§ **Your task**:
Examine each line of the data, and copy the ones containing "документов".

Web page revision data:
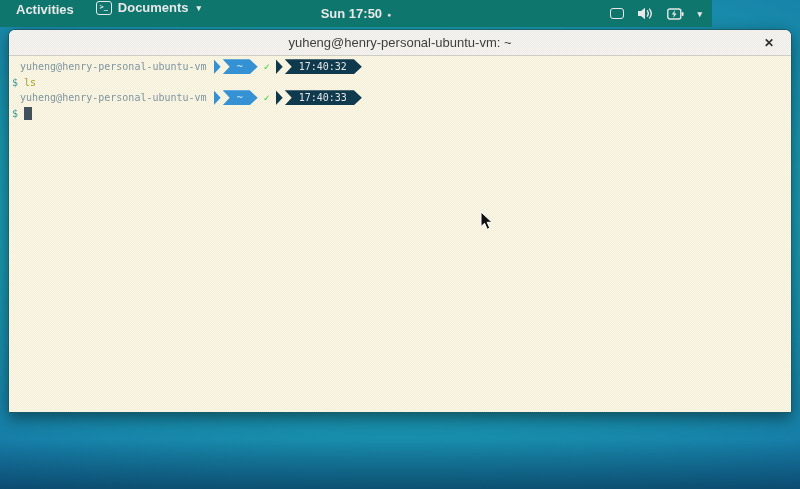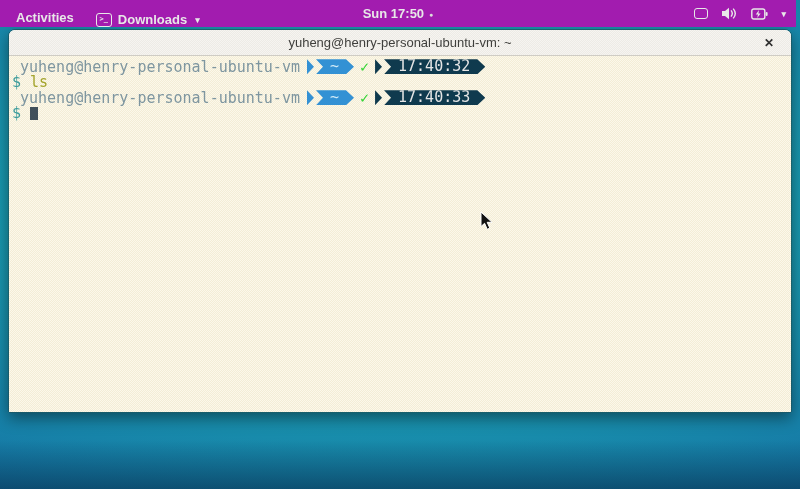--- a/index.html
+++ b/index.html
@@ -8,22 +8,22 @@
   
   .desktop {
     position:absolute; inset:0;
     background:
       linear-gradient(to bottom, rgba(0,0,0,0) 90%, rgba(5,42,70,0.55) 100%),
       radial-gradient(ellipse 115% 85% at 50% 42%, #1cb4aa 0%, #1a9cb0 40%, #1573a4 82%, #135f93 100%);
   }
 
   
   .top-bar {
-    position:absolute; left:0; top:0; width:796px; height:27px;
-    background:#a21caf; color:#e8e8e8; display:flex; align-items:flex-end;
+    position:absolute; left:0; top:0; width:712px; height:27px;
+    background:#0f766e; color:#e8e8e8; display:flex; align-items:flex-start;
     font-size:13px; font-weight:700; z-index:30;
   }
   .activities { margin-left:10px; padding:2px 6px; cursor:default; }
   .app-menu { display:flex; align-items:center; margin-left:16px; gap:6px; }
   .term-glyph-box {
     width:16px; height:14px; border:1.5px solid #e8e8e8; border-radius:3px;
     font-size:7px; line-height:11px; text-align:center; font-family:"DejaVu Sans Mono", monospace;
     font-weight:700; color:#e8e8e8;
   }
   .caret { font-size:9px; margin-left:2px; }
@@ -56,21 +56,21 @@
     position:absolute; right:12px; top:3px; width:20px; height:20px;
     display:flex; align-items:center; justify-content:center;
     font-size:12px; font-weight:700; color:#2f2f2f; cursor:default;
   }
 
   .term-screen {
     flex:1;
     background-color:#f7f3e1;
     background-image:repeating-conic-gradient(#fcf8ea 0% 25%, #f3edd6 0% 50%);
     background-size:2px 2px;
-    font-family:"DejaVu Sans Mono", monospace; font-size:15px;
+    font-family:"DejaVu Sans Mono", monospace; font-size:10px;
     padding:3px 0 0 3px; position:relative;
   }
   .term-line { height:15.5px; display:flex; align-items:center; white-space:pre; }
   .prompt-line { padding-left:8px; }
   .user-host { color:#7e96a0; }
 
   
   .pl-group { display:inline-flex; align-items:center; margin-left:7px; }
   .pl-tri { width:7px; height:15px; margin-right:2px;
     clip-path:polygon(0 0, 100% 50%, 0 100%); }
@@ -95,21 +95,21 @@
 </style>
 </head>
 <body>
 
 <div class="desktop"></div>
 
 <div class="top-bar">
   <div class="activities">Activities</div>
   <div class="app-menu">
     <span class="term-glyph-box">&gt;_</span>
-    <span>Downloads</span>
+    <span>Documents</span>
     <span class="caret">▾</span>
   </div>
   <div class="clock-wrap">
     <span style="pointer-events:auto;">Sun 17:50</span>
     <span class="notif-dot">●</span>
   </div>
   <div class="sys-area">
     <span class="screen-icon"></span>
     <svg width="17" height="13" viewBox="0 0 17 13">
       <polygon points="1,4 4,4 8,0.8 8,12.2 4,9 1,9" fill="#e8e8e8"></polygon>

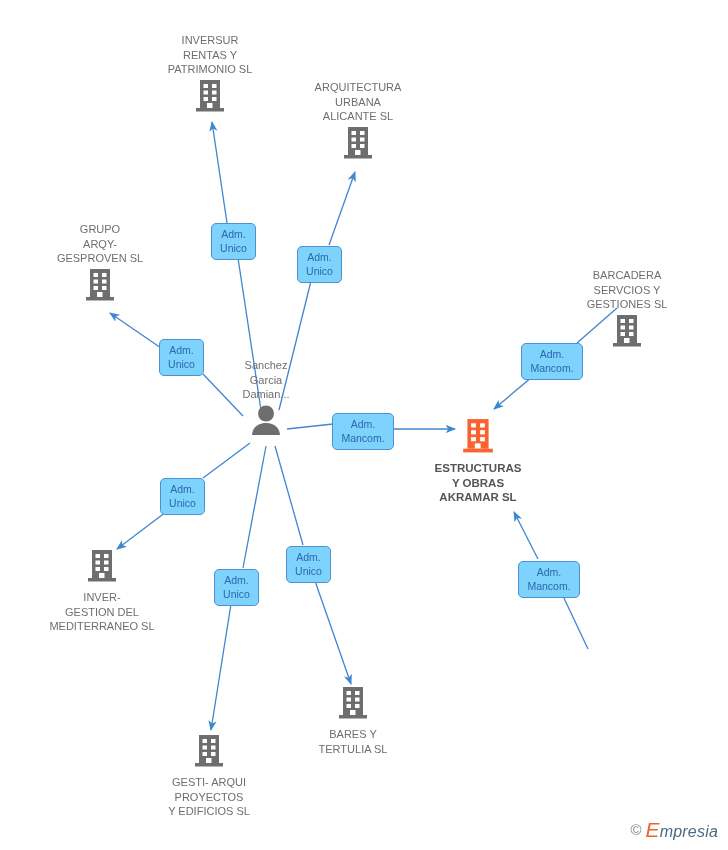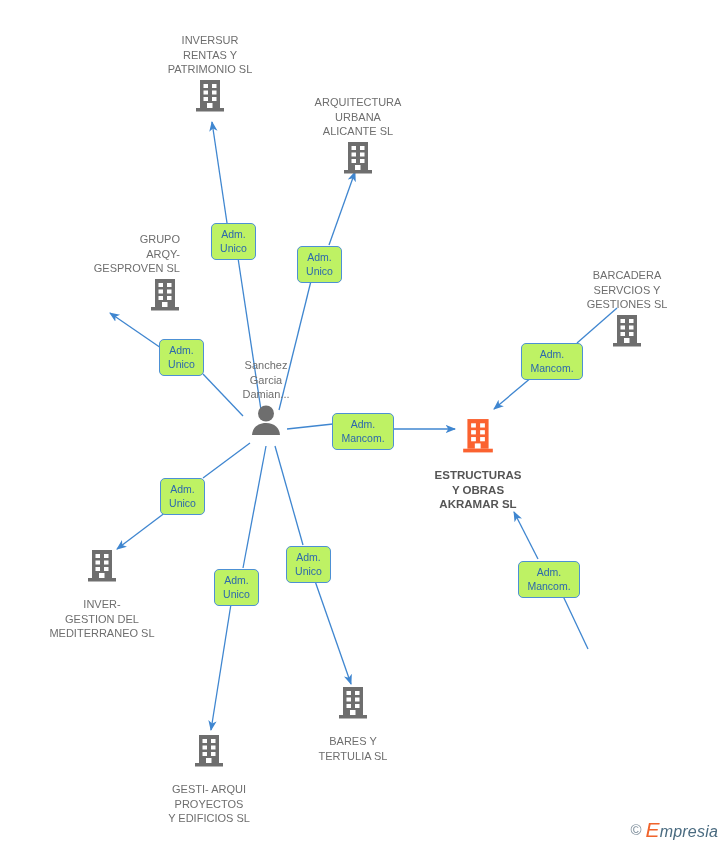--- a/index.html
+++ b/index.html
@@ -46,29 +46,29 @@
     color: #6e6e6e;
     letter-spacing: 0px;
     white-space: pre-line;
   }
   .node.focus .label {
     color: #555555;
     font-weight: bold;
     font-size: 11.5px;
   }
   .node.label-above .label { margin-bottom: 2px; }
-  .node.label-below .label { margin-top: 10px; }
+  .node.label-below .label { margin-top: 3px; }
 
   
   .chip {
     position: absolute;
     box-sizing: border-box;
     border: 1px solid #4d90d4;
     border-radius: 5px;
-    background: #bef264;
+    background: #7dd3fc;
     color: #2c68ad;
     font-size: 10.5px;
     line-height: 14px;
     text-align: center;
     padding: 3px 5px 4px 5px;
     white-space: pre-line;
     z-index: 4;
     box-shadow: 0 0 0 0 rgba(0,0,0,0);
   }
 
@@ -152,40 +152,40 @@
         <rect x="8.5" y="11.5" width="4.5" height="4" fill="#ffffff"></rect>
         <rect x="17" y="11.5" width="4.5" height="4" fill="#ffffff"></rect>
         <rect x="8.5" y="18" width="4.5" height="4" fill="#ffffff"></rect>
         <rect x="17" y="18" width="4.5" height="4" fill="#ffffff"></rect>
         <rect x="12" y="24" width="5.5" height="5" fill="#ffffff"></rect>
         <rect x="1" y="29" width="28" height="3.5" fill="#6e6e6e"></rect>
       </svg>
     </span>
   </div>
 
-  <div class="node label-above" style="left:358px; top:80px;margin-top:15px;">
+  <div class="node label-above" style="left:358px; top:80px;">
     <span class="label">ARQUITECTURA
 URBANA
 ALICANTE SL</span>
     <span class="glyph">
       <svg width="30" height="34" viewBox="0 0 30 34">
         <rect x="5" y="1" width="20" height="28" fill="#6e6e6e"></rect>
         <rect x="8.5" y="5" width="4.5" height="4" fill="#ffffff"></rect>
         <rect x="17" y="5" width="4.5" height="4" fill="#ffffff"></rect>
         <rect x="8.5" y="11.5" width="4.5" height="4" fill="#ffffff"></rect>
         <rect x="17" y="11.5" width="4.5" height="4" fill="#ffffff"></rect>
         <rect x="8.5" y="18" width="4.5" height="4" fill="#ffffff"></rect>
         <rect x="17" y="18" width="4.5" height="4" fill="#ffffff"></rect>
         <rect x="12" y="24" width="5.5" height="5" fill="#ffffff"></rect>
         <rect x="1" y="29" width="28" height="3.5" fill="#6e6e6e"></rect>
       </svg>
     </span>
   </div>
 
-  <div class="node label-above" style="left:100px; top:232px;text-align:right;">
+  <div class="node label-above" style="left:100px; top:222px;">
     <span class="label">GRUPO
 ARQY-
 GESPROVEN SL</span>
     <span class="glyph">
       <svg width="30" height="34" viewBox="0 0 30 34">
         <rect x="5" y="1" width="20" height="28" fill="#6e6e6e"></rect>
         <rect x="8.5" y="5" width="4.5" height="4" fill="#ffffff"></rect>
         <rect x="17" y="5" width="4.5" height="4" fill="#ffffff"></rect>
         <rect x="8.5" y="11.5" width="4.5" height="4" fill="#ffffff"></rect>
         <rect x="17" y="11.5" width="4.5" height="4" fill="#ffffff"></rect>

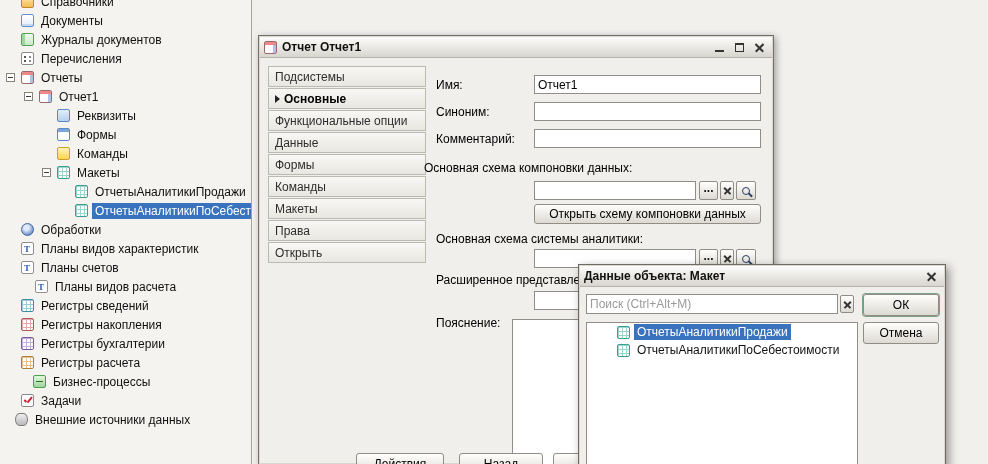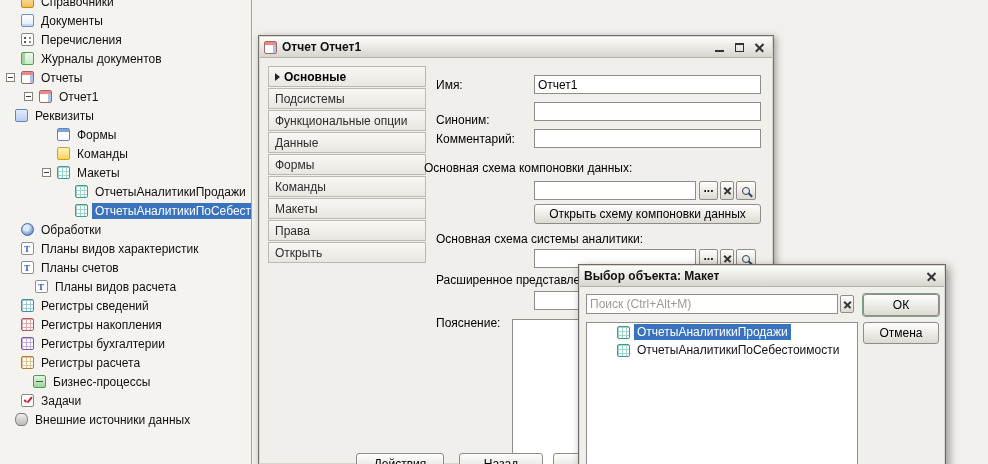--- a/index.html
+++ b/index.html
@@ -149,39 +149,39 @@
           <span class="icn i-catalog"></span>
           <span class="tlabel">Справочники</span>
         </div>
       <div class="trow" style="padding-left:6px">
           <span class="sp"></span>
           <span class="icn i-doc"></span>
           <span class="tlabel">Документы</span>
         </div>
       <div class="trow" style="padding-left:6px">
           <span class="sp"></span>
+          <span class="icn i-journal"></span>
+          <span class="tlabel">Журналы документов</span>
+        </div>
+      <div class="trow" style="padding-left:6px">
+          <span class="sp"></span>
           <span class="icn i-enum"></span>
           <span class="tlabel">Перечисления</span>
-        </div>
-      <div class="trow" style="padding-left:6px">
-          <span class="sp"></span>
-          <span class="icn i-journal"></span>
-          <span class="tlabel">Журналы документов</span>
         </div>
       <div class="trow" style="padding-left:6px">
           <span class="exp"></span>
           <span class="icn i-report"></span>
           <span class="tlabel">Отчеты</span>
         </div>
       <div class="trow" style="padding-left:24px">
           <span class="exp"></span>
           <span class="icn i-report"></span>
           <span class="tlabel">Отчет1</span>
         </div>
-      <div class="trow" style="">
+      <div class="trow" style="padding-left:42px">
           <span class="sp"></span>
           <span class="icn i-attr"></span>
           <span class="tlabel">Реквизиты</span>
         </div>
       <div class="trow" style="padding-left:42px">
           <span class="sp"></span>
           <span class="icn i-form"></span>
           <span class="tlabel">Формы</span>
         </div>
       <div class="trow" style="padding-left:42px">
@@ -267,28 +267,28 @@
       <span class="icn i-report"></span>
       <span>Отчет Отчет1</span>
       <span class="wbtns">
         <span class="wbtn b-min"></span>
         <span class="wbtn b-max"></span>
         <span class="wbtn b-cls"></span>
       </span>
     </div>
 
     <div class="tabs">
+      <div class="tab">
+          <span>Подсистемы</span>
+        </div>
       <div class="tab active">
           <span class="tab-arrow"></span>
           <span>Основные</span>
         </div>
       <div class="tab">
-          <span>Подсистемы</span>
-        </div>
-      <div class="tab">
           <span>Функциональные опции</span>
         </div>
       <div class="tab">
           <span>Данные</span>
         </div>
       <div class="tab">
           <span>Формы</span>
         </div>
       <div class="tab">
           <span>Команды</span>
@@ -300,21 +300,21 @@
           <span>Права</span>
         </div>
       <div class="tab">
           <span>Открыть</span>
         </div>
     </div>
 
     <span class="flabel" style="left:177px;top:42px">Имя:</span>
     <input class="tb" style="left: 275px; top: 39px; width: 227px;" value="Отчет1">
 
-    <span class="flabel" style="left:177px;top:77px">Синоним:</span>
+    <span class="flabel" style="left:177px;top:69px">Синоним:</span>
     <input class="tb" style="left: 275px; top: 66px; width: 227px;" value="">
 
     <span class="flabel" style="left:177px;top:96px">Комментарий:</span>
     <input class="tb" style="left: 275px; top: 93px; width: 227px;" value="">
 
     <span class="flabel" style="left:165px;top:125px">Основная схема компоновки данных:</span>
     <input class="tb" style="left: 275px; top: 145px; width: 162px;">
     <span class="mini" style="left:440px;top:145px;width:19px">
         <span class="dots"></span>
       </span>
@@ -344,21 +344,21 @@
     <span class="flabel" style="left:177px;top:280px">Пояснение:</span>
     <div class="textarea" style="left:253px;top:283px;width:249px;height:158px"></div>
 
     <button class="btn" style="left:97px;top:417px;width:88px;height:22px">Действия</button>
     <button class="btn" style="left:200px;top:417px;width:84px;height:22px">Назад</button>
     <button class="btn" style="left:294px;top:417px;width:84px;height:22px">Далее</button>
   </div>
 
   <div class="modal">
     <div class="titlebar">
-      <span>Выбор объекта: Макет</span>
+      <span>Данные объекта: Макет</span>
       <span class="wbtns">
         <span class="wbtn b-cls"></span>
       </span>
     </div>
 
     <input class="tb" style="left: 7px; top: 29px; width: 252px; height: 20px;" placeholder="Поиск (Ctrl+Alt+M)">
     <span class="mini" style="left:261px;top:30px;width:14px;height:18px">
         <span class="xg"></span>
       </span>
     <button class="btn ok-btn" style="left:284px;top:29px;width:76px;height:22px">ОК</button>

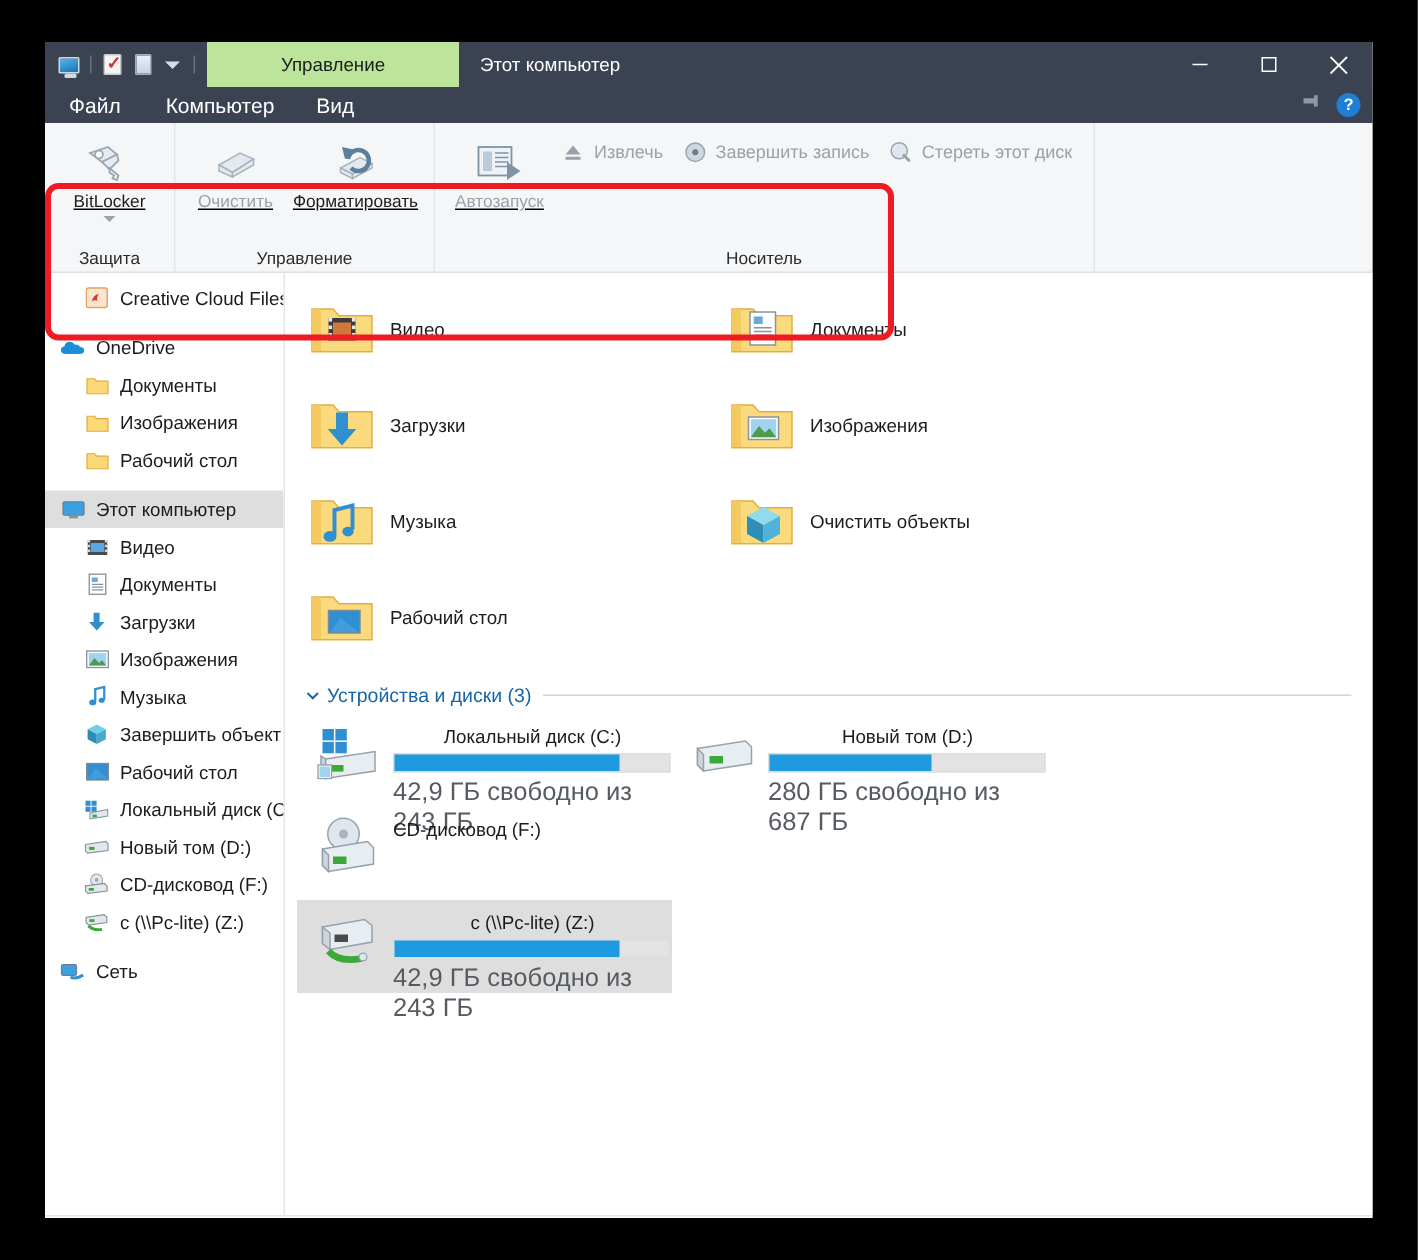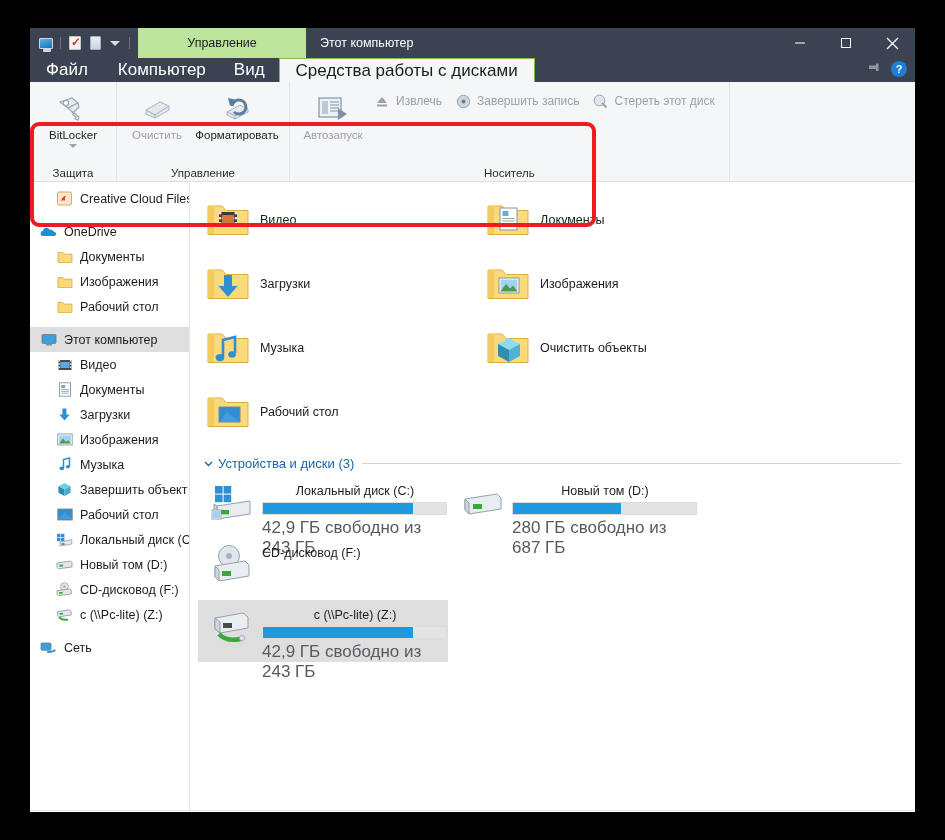--- a/index.html
+++ b/index.html
@@ -99,21 +99,21 @@
   
   .tabstrip {
     height: 24px;
     background: #3b4252;
     display: flex;
     align-items: stretch;
     position: relative;
   }
   .tab {
     color: #ffffff;
-    font-size: 17px;
+    font-size: 14px;
     display: flex; align-items: center;
     padding: 0 14px;
     white-space: nowrap;
   }
   .tab.file { background: #3b4252; padding: 0 16px; }
   .tab.sub {
     background: #f5f6f8;
     color: #1c1c1c;
     border-left: 1px solid #7cc04a;
     border-right: 1px solid #7cc04a;
@@ -150,20 +150,21 @@
     font-size: 11.5px;
     color: #2c2c2c;
     display: flex; align-items: center; justify-content: center;
     width: 100%;
   }
   .bigbtn {
     width: 74px;
     display: flex; flex-direction: column; align-items: center;
     padding-top: 4px;
     text-align: center;
+    text-decoration: underline;
   }
   .bigbtn .blabel {
     font-size: 11.5px; color: #1c1c1c; line-height: 13px;
     margin-top: 3px; white-space: nowrap;
   }
   .bigbtn.disabled .blabel { color: #9aa1ab; }
   .bigbtn .bcaret {
     width: 0; height: 0; margin-top: 2px;
     border-left: 4px solid transparent;
     border-right: 4px solid transparent;
@@ -339,21 +340,20 @@
             <line x1="12" y1="1" x2="1" y2="12" stroke="#fff" stroke-width="1.2"></line>
           </svg>
       </div>
     </div>
   </div>
 
   <div class="tabstrip">
     <div class="tab file">Файл</div>
     <div class="tab">Компьютер</div>
     <div class="tab">Вид</div>
-    <div class="tab sub">Средства работы с дисками</div>
     <div class="tabstrip-rest"></div>
   </div>
 
   <div class="ribbon">
 
     <div class="ribbon-groups">
 
       <div class="rgroup">
         <div class="rgroup-body">
           <div class="bigbtn">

§ **Task response**:
+          <span class="tlabel">Журналы документов</span>
-          <span class="tlabel">Журналы документов</span>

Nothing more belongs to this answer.